WHAT YOU HAVE TO DO
For this exercise, write out only the lines of the entries below from the one with "rastin e fillimit" up to and including the one with "Okrepčevalnica Pri stolpu", exactly as they are. Pictures stay out.

ENTRIES PROVIDED
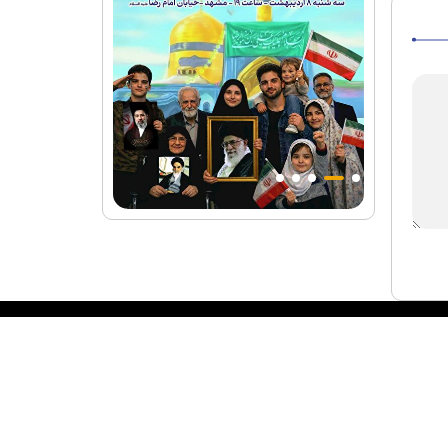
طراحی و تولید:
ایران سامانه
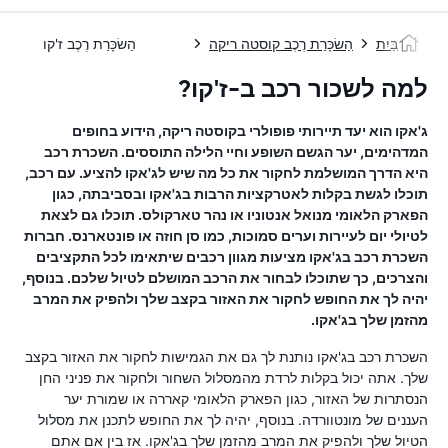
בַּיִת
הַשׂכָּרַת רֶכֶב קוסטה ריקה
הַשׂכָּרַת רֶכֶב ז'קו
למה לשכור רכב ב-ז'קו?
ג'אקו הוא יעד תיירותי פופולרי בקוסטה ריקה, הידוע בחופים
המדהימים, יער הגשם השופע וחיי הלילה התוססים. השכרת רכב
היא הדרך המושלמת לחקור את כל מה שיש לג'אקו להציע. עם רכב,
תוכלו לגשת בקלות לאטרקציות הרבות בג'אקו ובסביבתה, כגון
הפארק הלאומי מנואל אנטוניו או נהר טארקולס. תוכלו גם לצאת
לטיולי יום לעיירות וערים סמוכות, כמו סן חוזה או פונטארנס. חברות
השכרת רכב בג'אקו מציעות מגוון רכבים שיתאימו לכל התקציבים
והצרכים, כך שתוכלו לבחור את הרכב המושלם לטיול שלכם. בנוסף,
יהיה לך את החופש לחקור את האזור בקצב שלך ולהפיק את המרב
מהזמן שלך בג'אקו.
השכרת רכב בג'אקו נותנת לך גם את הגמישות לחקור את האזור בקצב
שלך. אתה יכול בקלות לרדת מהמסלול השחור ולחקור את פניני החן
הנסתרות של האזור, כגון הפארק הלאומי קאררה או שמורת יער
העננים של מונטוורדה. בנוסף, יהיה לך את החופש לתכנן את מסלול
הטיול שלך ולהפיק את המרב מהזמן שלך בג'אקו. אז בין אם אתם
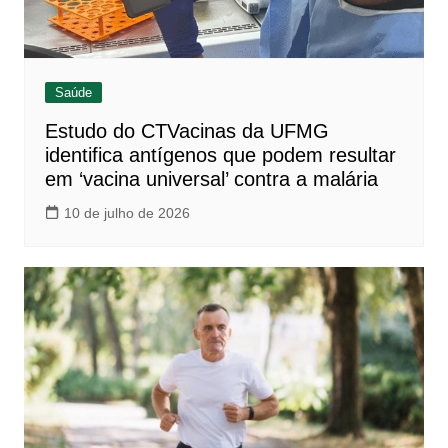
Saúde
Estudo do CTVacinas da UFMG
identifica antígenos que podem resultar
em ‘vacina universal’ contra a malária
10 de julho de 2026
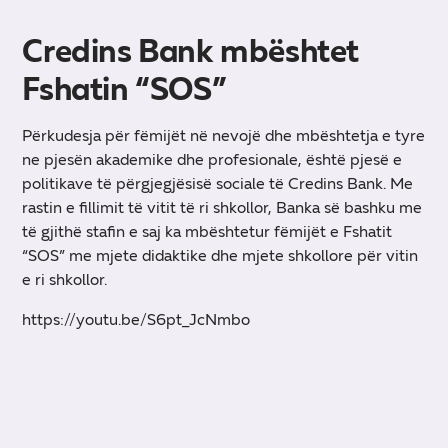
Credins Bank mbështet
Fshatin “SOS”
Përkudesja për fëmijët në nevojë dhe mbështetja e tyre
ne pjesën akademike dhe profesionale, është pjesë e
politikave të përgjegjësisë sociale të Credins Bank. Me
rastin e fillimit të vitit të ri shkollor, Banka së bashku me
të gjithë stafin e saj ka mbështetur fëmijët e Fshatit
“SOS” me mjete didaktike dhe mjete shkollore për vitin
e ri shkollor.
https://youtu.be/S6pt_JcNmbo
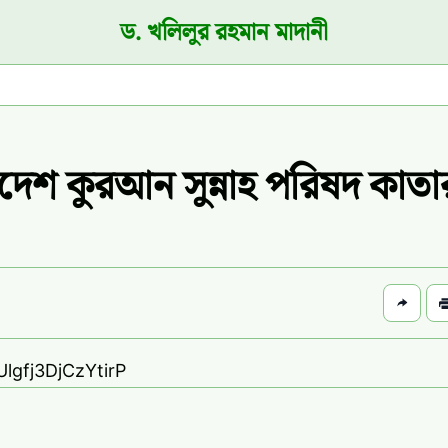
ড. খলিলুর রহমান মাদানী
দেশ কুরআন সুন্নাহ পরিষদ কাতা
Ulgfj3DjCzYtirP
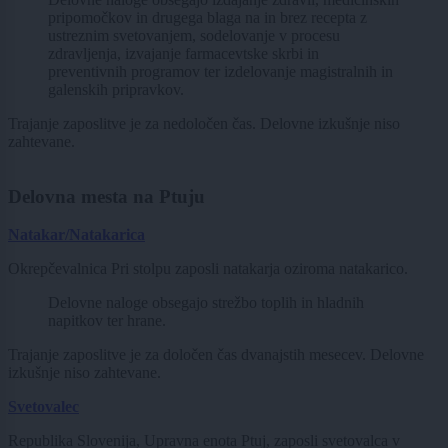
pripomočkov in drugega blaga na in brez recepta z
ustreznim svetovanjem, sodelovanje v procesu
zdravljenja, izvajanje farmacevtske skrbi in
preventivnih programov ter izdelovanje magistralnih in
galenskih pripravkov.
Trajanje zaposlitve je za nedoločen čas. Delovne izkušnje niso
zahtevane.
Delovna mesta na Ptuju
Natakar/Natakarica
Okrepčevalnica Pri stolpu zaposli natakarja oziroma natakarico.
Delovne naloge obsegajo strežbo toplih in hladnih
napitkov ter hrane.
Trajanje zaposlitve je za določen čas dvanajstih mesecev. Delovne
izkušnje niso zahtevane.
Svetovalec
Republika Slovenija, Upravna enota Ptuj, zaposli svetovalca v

* * *

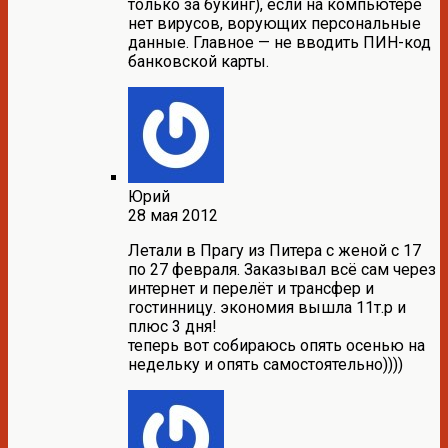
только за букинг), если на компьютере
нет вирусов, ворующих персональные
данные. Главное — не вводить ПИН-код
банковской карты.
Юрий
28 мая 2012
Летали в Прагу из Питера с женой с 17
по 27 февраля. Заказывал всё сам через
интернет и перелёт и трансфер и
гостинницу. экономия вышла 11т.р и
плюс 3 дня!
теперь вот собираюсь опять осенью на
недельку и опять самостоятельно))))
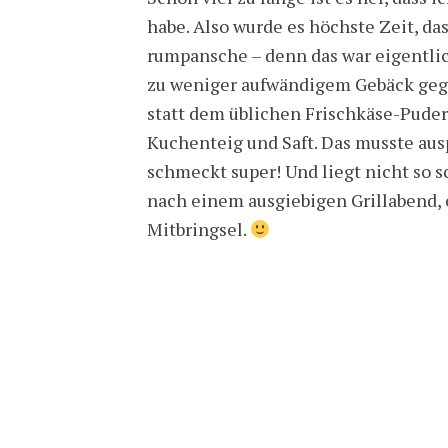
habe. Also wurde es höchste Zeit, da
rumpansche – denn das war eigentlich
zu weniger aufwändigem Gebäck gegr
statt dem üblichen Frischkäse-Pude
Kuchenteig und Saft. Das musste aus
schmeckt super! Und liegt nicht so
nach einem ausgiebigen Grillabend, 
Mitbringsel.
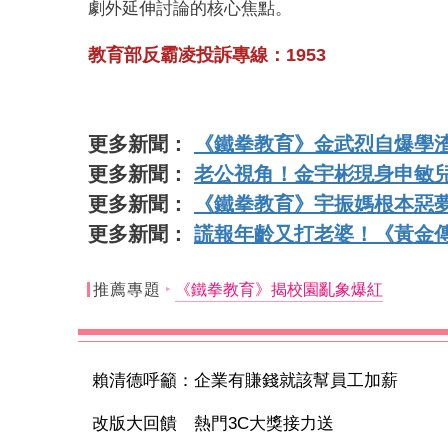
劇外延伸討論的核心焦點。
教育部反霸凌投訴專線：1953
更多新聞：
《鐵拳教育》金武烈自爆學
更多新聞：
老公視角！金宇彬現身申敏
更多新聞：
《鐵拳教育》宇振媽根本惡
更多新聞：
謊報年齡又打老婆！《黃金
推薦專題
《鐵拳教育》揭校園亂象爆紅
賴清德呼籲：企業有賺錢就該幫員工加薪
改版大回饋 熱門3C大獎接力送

...

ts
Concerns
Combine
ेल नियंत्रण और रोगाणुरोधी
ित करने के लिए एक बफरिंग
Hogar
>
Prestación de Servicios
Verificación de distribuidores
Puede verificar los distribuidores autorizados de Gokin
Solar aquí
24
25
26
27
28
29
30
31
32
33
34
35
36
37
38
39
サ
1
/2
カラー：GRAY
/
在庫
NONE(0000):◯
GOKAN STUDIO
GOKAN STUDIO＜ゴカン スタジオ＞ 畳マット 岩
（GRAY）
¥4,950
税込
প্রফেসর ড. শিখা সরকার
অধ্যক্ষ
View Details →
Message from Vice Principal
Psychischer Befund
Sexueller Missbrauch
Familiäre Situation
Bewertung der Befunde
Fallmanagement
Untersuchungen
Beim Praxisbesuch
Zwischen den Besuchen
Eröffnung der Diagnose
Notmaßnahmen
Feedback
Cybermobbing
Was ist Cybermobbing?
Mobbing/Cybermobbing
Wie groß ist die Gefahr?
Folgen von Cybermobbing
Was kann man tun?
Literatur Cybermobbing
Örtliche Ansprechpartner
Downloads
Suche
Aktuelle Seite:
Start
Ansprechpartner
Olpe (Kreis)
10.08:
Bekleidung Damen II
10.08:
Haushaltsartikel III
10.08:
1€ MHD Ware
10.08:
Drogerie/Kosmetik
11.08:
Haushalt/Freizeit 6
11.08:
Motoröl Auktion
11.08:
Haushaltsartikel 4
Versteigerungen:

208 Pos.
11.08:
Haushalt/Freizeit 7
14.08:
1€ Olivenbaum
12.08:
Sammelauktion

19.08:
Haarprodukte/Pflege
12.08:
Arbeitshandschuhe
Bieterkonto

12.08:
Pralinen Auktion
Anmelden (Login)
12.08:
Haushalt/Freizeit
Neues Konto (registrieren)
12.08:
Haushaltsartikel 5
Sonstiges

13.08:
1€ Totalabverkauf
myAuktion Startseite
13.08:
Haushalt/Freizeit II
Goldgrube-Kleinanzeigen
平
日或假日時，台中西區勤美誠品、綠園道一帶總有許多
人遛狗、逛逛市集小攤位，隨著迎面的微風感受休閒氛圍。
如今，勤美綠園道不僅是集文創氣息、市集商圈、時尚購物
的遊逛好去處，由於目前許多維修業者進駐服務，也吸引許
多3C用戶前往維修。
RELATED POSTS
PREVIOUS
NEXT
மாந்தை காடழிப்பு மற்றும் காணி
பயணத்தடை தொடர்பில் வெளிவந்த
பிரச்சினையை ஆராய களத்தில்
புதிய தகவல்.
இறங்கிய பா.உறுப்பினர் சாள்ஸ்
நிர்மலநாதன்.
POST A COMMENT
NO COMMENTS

FINISHED EXERCISE
rastin e fillimit të vitit të ri shkollor, Banka së bashku me
të gjithë stafin e saj ka mbështetur fëmijët e Fshatit
“SOS” me mjete didaktike dhe mjete shkollore për vitin
e ri shkollor.
https://youtu.be/S6pt_JcNmbo
ড. খলিলুর রহমান মাদানী
দেশ কুরআন সুন্নাহ পরিষদ কাতা
Ulgfj3DjCzYtirP
pripomočkov in drugega blaga na in brez recepta z
ustreznim svetovanjem, sodelovanje v procesu
zdravljenja, izvajanje farmacevtske skrbi in
preventivnih programov ter izdelovanje magistralnih in
galenskih pripravkov.
Trajanje zaposlitve je za nedoločen čas. Delovne izkušnje niso
zahtevane.
Delovna mesta na Ptuju
Natakar/Natakarica
Okrepčevalnica Pri stolpu zaposli natakarja oziroma natakarico.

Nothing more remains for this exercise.